Five minutes later, Iris was settling back on the couch, glass of champagne in one hand, a packet of Pringles from the minibar in the other, and a dumb movie on the TV.

Her day was definitely starting to look up.

The movie—some action flick that felt a little too close to home for comfort—was long and about halfway through, Iris began to feel sleepy, which was strange considering how much sleep she'd been having recently. It might have had something to do with the champagne, though surely three large glasses wouldn't make a person feel
that
sleepy that fast.

Deciding to rest her eyes for five minutes, she opened them again to find the curtains drawn, the lights on, and six feet three inches of lean, muscular male leaning over her, eyes the color of dark sapphires blazing down into hers.

She let out an involuntary squeak of fright before her muzzy brain got itself in gear.

“It's okay,” Zane said, his cool voice as soothing as cold water over a fresh burn. “It's just me. Decided to have a party on your own, did you?”

Iris swallowed. Her mouth felt dry, she had the beginnings of a headache behind her eyes, and she was slumped on the couch amid a detritus of crumbs, chip packets, and one empty champagne flute.

Dear God. She'd better not have been drooling.

“I…”
Was feeling pathetic and decided to self-medicate with champagne.
“Uh…hadn't had champagne before.” She hauled herself into an upright position, feeling like death. “Perhaps I had a bit too much.”

Zane picked the bottle up from the table and looked at it. There was barely a third left.

“Oh no.” She stared at it, feeling sick. “I didn't realize I'd had that much.”

“You liked it, huh?” He put the bottle down again and gave her a dispassionate glance that somehow made her feel even worse, like a child who'd done something embarrassing in front of an adult she admired.

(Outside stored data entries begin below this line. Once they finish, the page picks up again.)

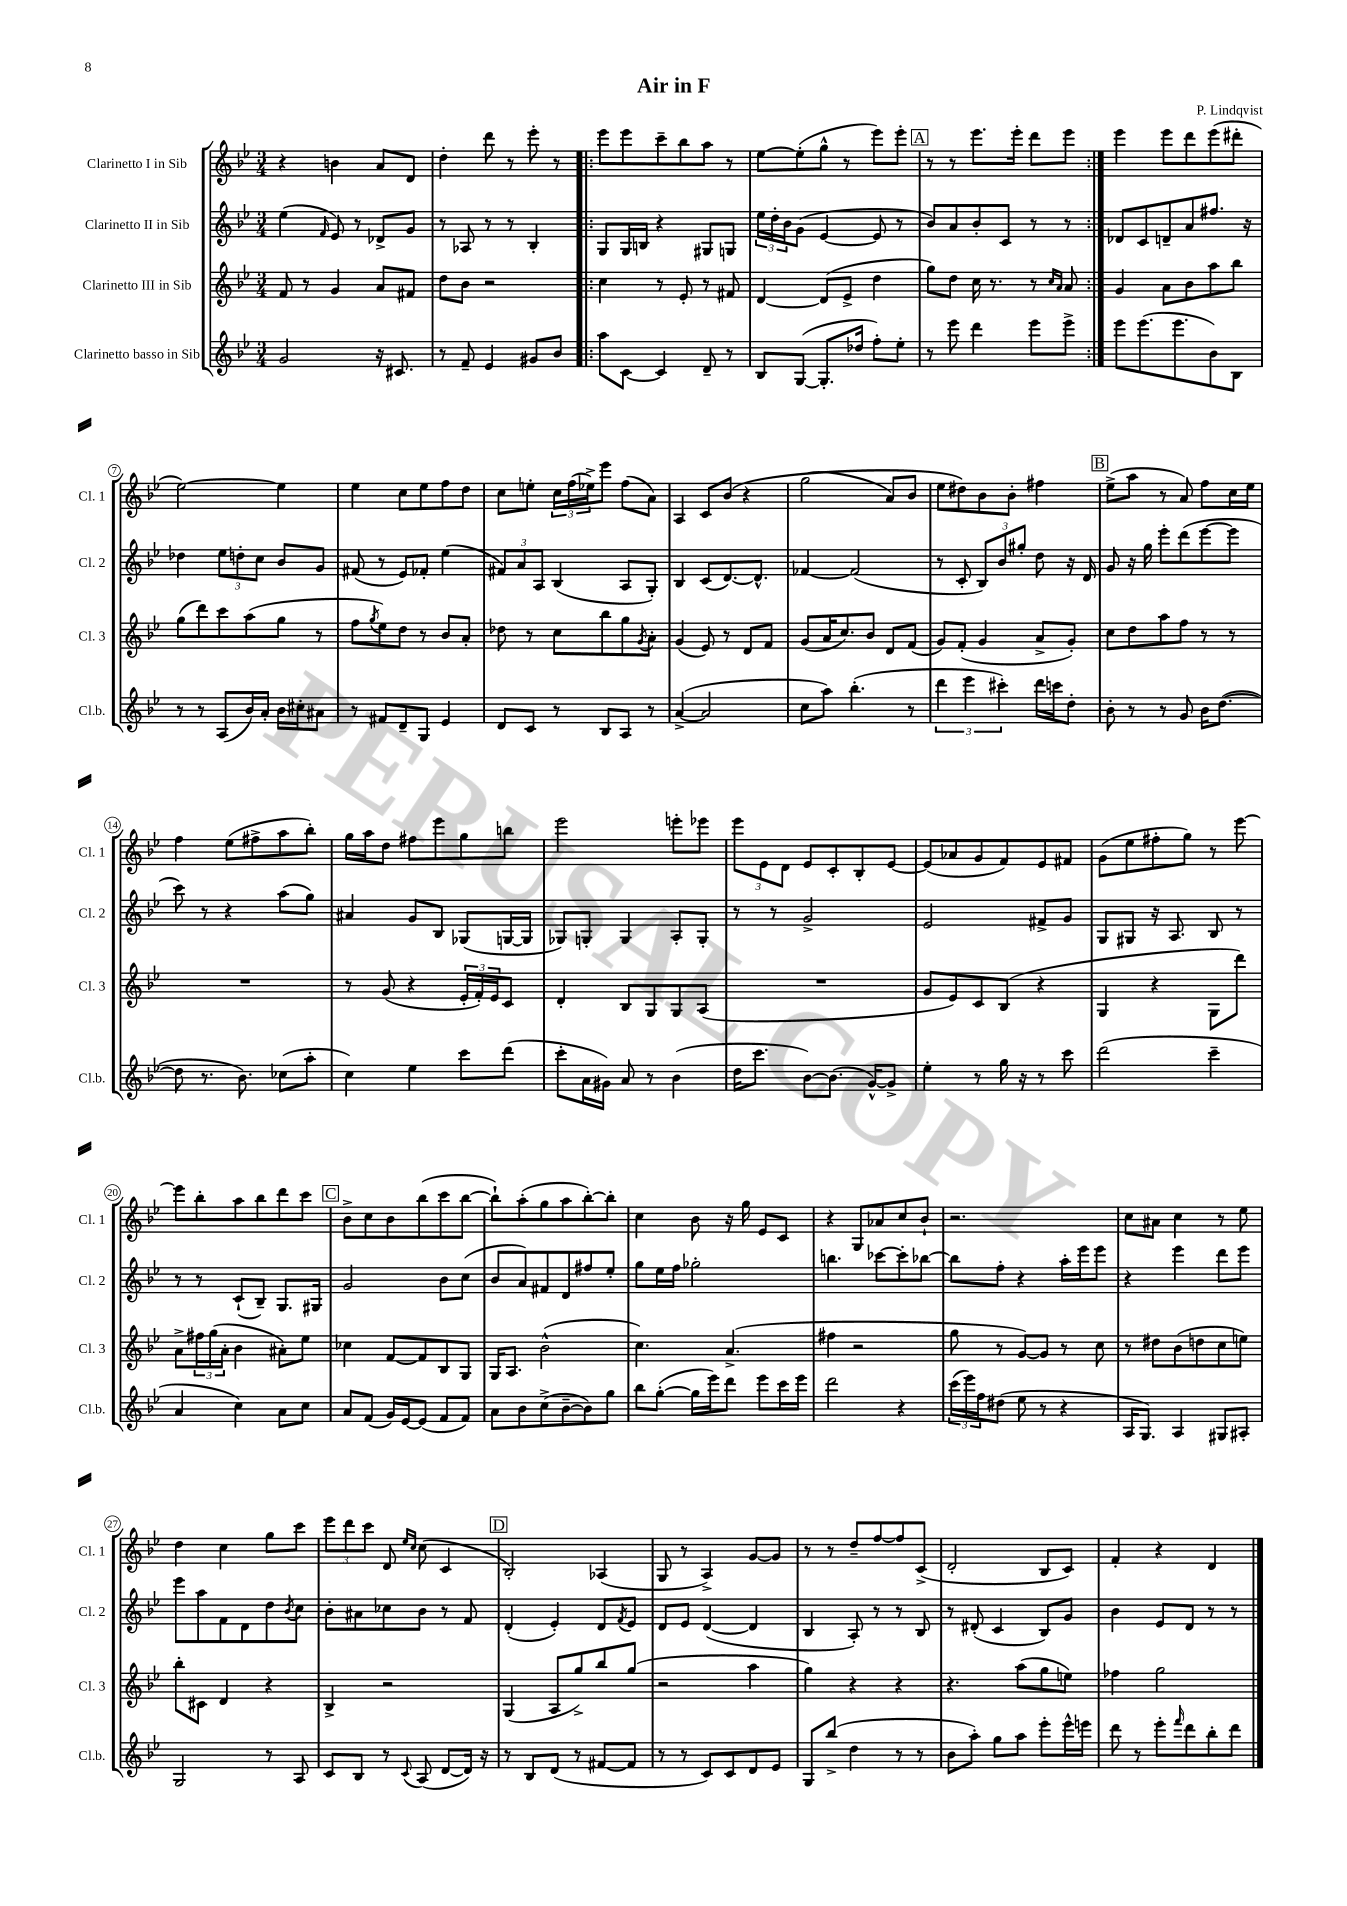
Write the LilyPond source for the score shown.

\header { title = "Air in F" composer = "P. Lindqvist" }
<<
\new StaffGroup <<
\new Staff = "s0" \with { instrumentName = "Clarinetto I in Sib" shortInstrumentName = "Cl. 1" } {
    \clef treble \key bes \major \numericTimeSignature \time 3/4
    r4 b'4 a'8 d'8 |
    d''4-. d'''8 r8 ees'''8-. r8 |
    \repeat volta 2 { ees'''8 ees'''8 c'''8-- bes''8 a''8 r8 |
    ees''8~ ees''8-.( g''8-^ r8 ees'''8) ees'''8-. |
    \mark \markup { \box "A" } r8 r8 ees'''8. ees'''16-. d'''8 ees'''8 | }
    ees'''4 ees'''8 d'''8 ees'''8( dis'''8-. |
    ees''2~) ees''4 |
    ees''4 c''8 ees''8 f''8 d''8 |
    c''8 e''8-. \tuplet 3/2 { c''16 f''16( ees''16->) } ees'''8 f''8( a'8) |
    a4 c'8 bes'8\( r4 |
    g''2( a'8) bes'8 |
    ees''8 dis''8\) bes'8 bes'8-. fis''4 |
    \mark \markup { \box "B" } ees''8->( a''8 r8 a'8) f''8 c''16 ees''16 |
    f''4 ees''8( fis''8-> a''8 bes''8-.) |
    g''16 a''16 d''8 fis''8 ees'''8 g''8 b''8 |
    ees'''2 e'''8-. ees'''8 |
    \tuplet 3/2 { ees'''8 ees'8 d'8 } ees'8 c'8-. bes8-. ees'8~ |
    ees'8( aes'8 g'8 f'8) ees'8 fis'8 |
    g'8( ees''8 fis''8-. g''8) r8 ees'''8~ |
    ees'''8 bes''8-. a''8 bes''8 d'''8 c'''8 |
    \mark \markup { \box "C" } bes'8-> c''8 bes'8 bes''8( c'''8 bes''8~ |
    bes''8-!) a''8-.( g''8 a''8 bes''8~-.) bes''8-. |
    c''4 bes'8 r16 g''16 ees'8 c'8 |
    r4 g8 aes'8 c''8 bes'8-! |
    r2. |
    c''8 ais'8 c''4 r8 ees''8 |
    d''4 c''4 g''8 c'''8 |
    \tuplet 3/2 { ees'''8 d'''8 c'''8 } d'8 \grace { ees''16 c''16 } c''8( c'4 |
    \mark \markup { \box "D" } bes2-.) aes4( |
    g8 r8 a4->) g'8~ g'8 |
    r8 r8 d''8-- f''8~ f''8 c'8->( |
    d'2-. bes8 c'8) |
    f'4-. r4 d'4 \bar "|." |
}
\new Staff = "s1" \with { instrumentName = "Clarinetto II in Sib" shortInstrumentName = "Cl. 2" } {
    \clef treble \key bes \major \numericTimeSignature \time 3/4
    ees''4( \grace { f'16 } ees'8) r8 des'8-> g'8 |
    r8 aes8 r8 r8 bes4-. |
    \repeat volta 2 { g8 g16 b16 r4 gis8 g8 |
    \tuplet 3/2 { ees''16 d''16-. bes'16 } g'8( ees'4~ ees'8 r8 |
    \mark \markup { \box "A" } bes'8) a'8 bes'8-. c'8 r8 r8 | }
    des'8 c'8 d'8-- a'8 fis''8. r16 |
    des''4 \tuplet 3/2 { ees''8 d''8-. c''8 } bes'8 g'8 |
    fis'8( r8 ees'8) fes'8-. ees''4( |
    \tuplet 3/2 { fis'8) a'8 a8 } bes4( a8 g8-.) |
    bes4 c'8( d'8.~) d'8.-^ |
    fes'4~ fes'2( |
    r8 c'8-. \tuplet 3/2 { bes8) bes'8 gis''8-. } d''8 r16 d'16 |
    \mark \markup { \box "B" } g'8 r16 g''16 ees'''8-. d'''8( ees'''8~ ees'''8 |
    c'''8) r8 r4 a''8( g''8) |
    ais'4 g'8 bes8 ges8( g16~ g16 |
    ges8) g8-. g4 a8-. g8-. |
    r8 r8 g'2-> |
    ees'2 fis'8-> g'8 |
    g8 gis8 r16 a8. bes8 r8 |
    r8 r8 c'8-!( bes8--) g8. gis16 |
    \mark \markup { \box "C" } g'2 bes'8 c''8( |
    bes'8 a'8) fis'8 d'8 fis''8 ees''8-. |
    g''8 ees''16 f''16 ges''2-. |
    b''4. ces'''8~ ces'''8-. bes''8~ |
    bes''8 f''8-. r4 a''16-. ees'''16 ees'''8 |
    r4 ees'''4 d'''8 ees'''8 |
    ees'''8 a''8 f'8 d'8 d''8 \acciaccatura { bes'8 } c''8 |
    bes'8-. ais'8 ces''8 bes'8 r8 f'8 |
    \mark \markup { \box "D" } d'4-.( ees'4-.) d'8 \acciaccatura { f'8 } ees'8 |
    d'8 ees'8 d'4~( d'4 |
    bes4 a8-.) r8 r8 bes8 |
    r8 dis'8-.( c'4 bes8) g'8 |
    bes'4 ees'8 d'8 r8 r8 \bar "|." |
}
\new Staff = "s2" \with { instrumentName = "Clarinetto III in Sib" shortInstrumentName = "Cl. 3" } {
    \clef treble \key bes \major \numericTimeSignature \time 3/4
    f'8 r8 g'4 a'8 fis'8 |
    d''8 bes'8 r2 |
    \repeat volta 2 { c''4 r8 ees'8-. r8 fis'8 |
    d'4~ d'8( ees'8-> d''4 |
    \mark \markup { \box "A" } g''8) d''8 c''16 r8. r8 \grace { c''16 a'16 } a'8 | }
    g'4 a'8 bes'8 a''8 bes''8 |
    g''8( d'''8) c'''8 a''8( g''8 r8 |
    f''8 \acciaccatura { g''8 } ees''8) d''8 r8 bes'8 a'8-. |
    des''8 r8 c''8 bes''8 g''8 \acciaccatura { g'8 } a'8-. |
    g'4( ees'8) r8 d'8 f'8 |
    g'8( a'16 c''8.) bes'8 d'8 f'8( |
    g'8) f'8-.( g'4 a'8-> g'8-.) |
    \mark \markup { \box "B" } c''8 d''8 a''8 f''8 r8 r8 |
    R2. |
    r8 g'8( r4 \tuplet 3/2 { ees'16-. f'16-.) ees'16 } c'8 |
    d'4-. bes8 g8 g8 a8( |
    R2. |
    g'8 ees'8) c'8 bes8( r4 |
    g4 r4 g8 d'''8) |
    a'8-> \tuplet 3/2 { fis''16 g''16( a'16-. } bes'4 ais'8-.) ees''8 |
    \mark \markup { \box "C" } ces''4 f'8~ f'8 bes8 g8 |
    g16 a8. bes'2-^( |
    c''4.) a'4.->( |
    fis''4 r2 |
    g''8 r8 g'8~) g'8 r8 c''8 |
    r8 dis''8 bes'8( d''8 c''8 e''8) |
    bes''8-. cis'8 d'4 r4 |
    bes4-> r2 |
    \mark \markup { \box "D" } g4( a8 g''8->) bes''8 g''8( |
    r2 a''4 |
    g''4) r4 r4 |
    r4. a''8( g''8 e''8) |
    fes''4 g''2 \bar "|." |
}
\new Staff = "s3" \with { instrumentName = "Clarinetto basso in Sib" shortInstrumentName = "Cl.b." } {
    \clef treble \key bes \major \numericTimeSignature \time 3/4
    g'2 r16 cis'8. |
    r8 f'8-- ees'4 gis'8 bes'8 |
    \repeat volta 2 { a''8 c'8~ c'4 d'8-- r8 |
    bes8 g8~( g8.-. des''16 f''8-.) ees''8-. |
    \mark \markup { \box "A" } r8 ees'''8 d'''4 ees'''8 ees'''8-> | }
    ees'''8 ees'''8.( ees'''8. bes'8) bes8 |
    r8 r8 a8( bes'16) a'16-. bes'16 cis''16-. ais'8 |
    r8 fis'8 d'8-- g8 ees'4 |
    d'8 c'8 r8 bes8 a8 r8 |
    a'4~->( a'2 |
    c''8 a''8) bes''4.-.( r8 |
    \tuplet 3/2 { d'''4 ees'''4 cis'''4-.) } d'''16 c'''16 d''8-. |
    \mark \markup { \box "B" } bes'8-. r8 r8 g'8 bes'16 d''8.~( |
    d''8 r8. bes'8.) ces''8( a''8-. |
    c''4) ees''4 c'''8 d'''8( |
    c'''8-. a'16 gis'16) a'8 r8 bes'4( |
    d''16 c'''8. bes'8~) bes'8.( g'16~-^) g'8-> |
    ees''4-. r8 g''16 r16 r8 c'''8 |
    d'''2( c'''4-- |
    a'4 c''4) a'8 c''8 |
    \mark \markup { \box "C" } a'8 f'8( g'16) ees'16~ ees'8( f'8 f'8) |
    a'8 bes'8 c''8->( bes'8~-- bes'8) g''8 |
    bes''8 g''8~-.( g''16 ees'''16) d'''8 ees'''8 c'''16 ees'''16 |
    d'''2 r4 |
    \tuplet 3/2 { c'''16( ees'''16) f''16 } dis''8( ees''8 r8 r4 |
    a16 g8.) a4 gis8 ais8-. |
    g2 r8 a8 |
    c'8 bes8 r8 \appoggiatura { c'8 } a8( d'8~ d'16) r16 |
    \mark \markup { \box "D" } r8 bes8 d'8( r8 fis'8~ fis'8 |
    r8 r8 c'8) c'8 d'8 ees'8 |
    g8 bes''8->( d''4 r8 r8 |
    bes'8 a''8-.) g''8 a''8 ees'''8-. ees'''16-^ e'''16 |
    d'''8 r8 ees'''8-. \grace { f'''16 } d'''8 bes''8-. d'''8 \bar "|." |
}
>>
>>
\layout { \context { \Score \override BarNumber.stencil = #(make-stencil-circler 0.1 0.3 ly:text-interface::print) } }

She found herself blushing. He was standing there looking ridiculously hot in his blue suit and crisp white shirt, while she was lying in the remains of her chip-and-champagne debauchery, in an old T-shirt and jeans with holes in the knees.

Classy, Callahan. Very classy.

Yeah, well, she didn't need to be classy, did she? She was trailer-park trash after all. Anyway, she shouldn't be giving a shit about her appearance or what he thought of her. His opinion wasn't supposed to matter.

Yet when he crouched down in front of her and reached out to brush a lock of her hair away from her forehead, she suddenly found that his opinion mattered very much indeed.

“I had too much,” she said thickly. “I was worried about Jamie. I might have put her in danger when I left Dallas, and I can't call her caseworker in case they can track my cellphone signal or something.” The unsettled feeling in her gut turned over, making her feel even more miserable, and somehow she found everything spilling out whether she wanted it to or not. “I don't know if she's even still alive because if anything happened to her, no one knows where I am to tell me. And it's my fault. It's
all
my own stupid fault.”

Zane said nothing, the look on his lean face far too sharp for comfort. Then he rose to his feet in a smooth, fluid movement that had her mouth drying for reasons other than too much champagne and went over to the unit that held the minibar. He poured a bottle of water into a tumbler, then came back to the couch, holding it out to her. “Drink this,” he ordered. “Then give me the number of Jamie's caseworker.”

“But she won't give you any information—”

“Just do it.” There was no heat in his voice, only a calm certainty that he expected her to do exactly what he asked.

Much to her own shock, she found herself doing just that. Drinking down the glass of water like she was dying of thirst and handing over her phone with the caseworker's number in it. Then she watched him as he walked over to the windows and dialed the number, speaking in his cool, authoritative way.

It was strange to have someone else take charge like this. Strange, too, to let him without even a protest.